Topological Vector Spaces over the Field of Real or Complex Numbers

Topological Vector Spaces over the Field of Real or Complex Numbers

Definition: A Topological Vector Space is a vector space $E$ with a topology $\tau$ such that the operations of vector addition $+ : E \times E \to E$ and scalar multiplication $\cdot : E \times \mathbf{F} \to E$ are continuous with respect to the topology $\tau$.

When we require $+ : E \times E \to E$ and $\cdot : E \times \mathbf{F} \to E$ to be continuous, we mean that $+$ is continuous on $E \times E$ where $E \times E$ is equipped with the product topology, and similarly, we mean that $\cdot$ is continuous on $E \times \mathbf{F}$ where $E \times \mathbf{F}$ is equipped with the product topology (where $\mathbf{F}$ is equipped with the standard Euclidean topology on $\mathbb{R}$ or $\mathbb{C}$).

If $E$ is a vector space, then a topology $\tau$ is said to be Compatible with $E$ if the operations $+$ and $\cdot$ are continuous with respect to the topology $\tau$. Thus, a topological vector space is a vector space $E$ with a compatible topology $\tau$.

Proposition 1: Let $E$ be a topological vector space. Then:
(1) For all $a \in E$, the function $f_a : E \to E$ defined for all $x \in E$ by $f_a(x) := x + a$ is a homeomorphism of $E$ onto $E$.
(2) For all $\alpha \in \mathbf{F}$, $\alpha \neq 0$, the function $f_{\alpha} : E \to E$ defined for all $x \in E$ by $f_{\alpha}(x) := \alpha x$ is a homeomorphism of $E$ onto $E$.
  • Proof of (1): Let $a \in E$. Then $f_a : E \to E$ is bijective, with inverse $f^{-1}_a = f_{-a}$ since for all $x \in E$:
(1)

• WORK INSTRUCTION:
Decide whether each statement below agrees with the page on topological vector spaces. Answer yes or no for each, and quote the words of the page that settle it.
1. For scalar multiplication to be continuous, $E \times \mathbf{F}$ is taken with the product topology.
2. The map $x \mapsto \alpha x$ is a homeomorphism of $E$ onto $E$ for every scalar $\alpha$, zero included.
3. The inverse of the translation $f_a$ is $f_{-a}$.

• SOURCE MATERIAL:
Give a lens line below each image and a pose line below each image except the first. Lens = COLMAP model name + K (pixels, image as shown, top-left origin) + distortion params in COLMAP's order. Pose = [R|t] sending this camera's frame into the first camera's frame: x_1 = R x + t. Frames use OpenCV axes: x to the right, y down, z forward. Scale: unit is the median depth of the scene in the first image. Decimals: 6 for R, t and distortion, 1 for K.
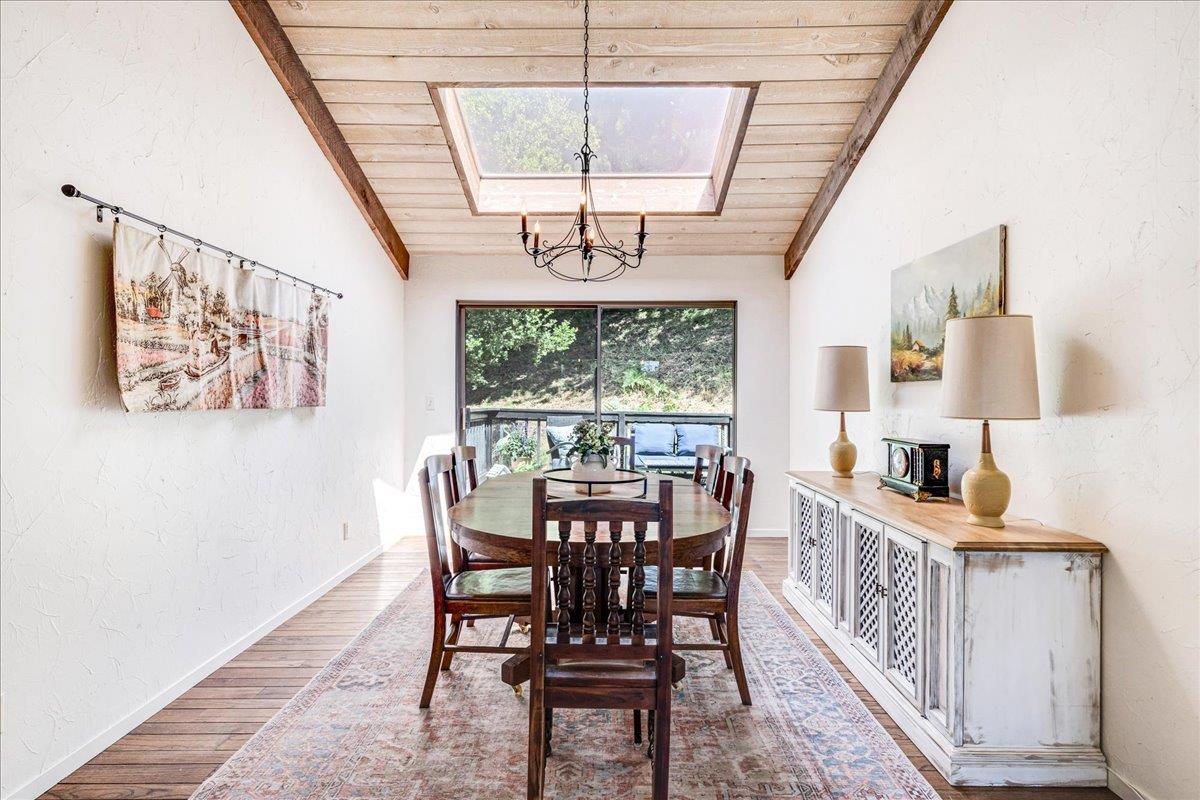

• SOLUTION FOR THIS PROBLEM:
1. Yes: "$E \times \mathbf{F}$ is equipped with the product topology"
2. No: "For all $\alpha \in \mathbf{F}$, $\alpha \neq 0$"
3. Yes: "with inverse $f^{-1}_a = f_{-a}$"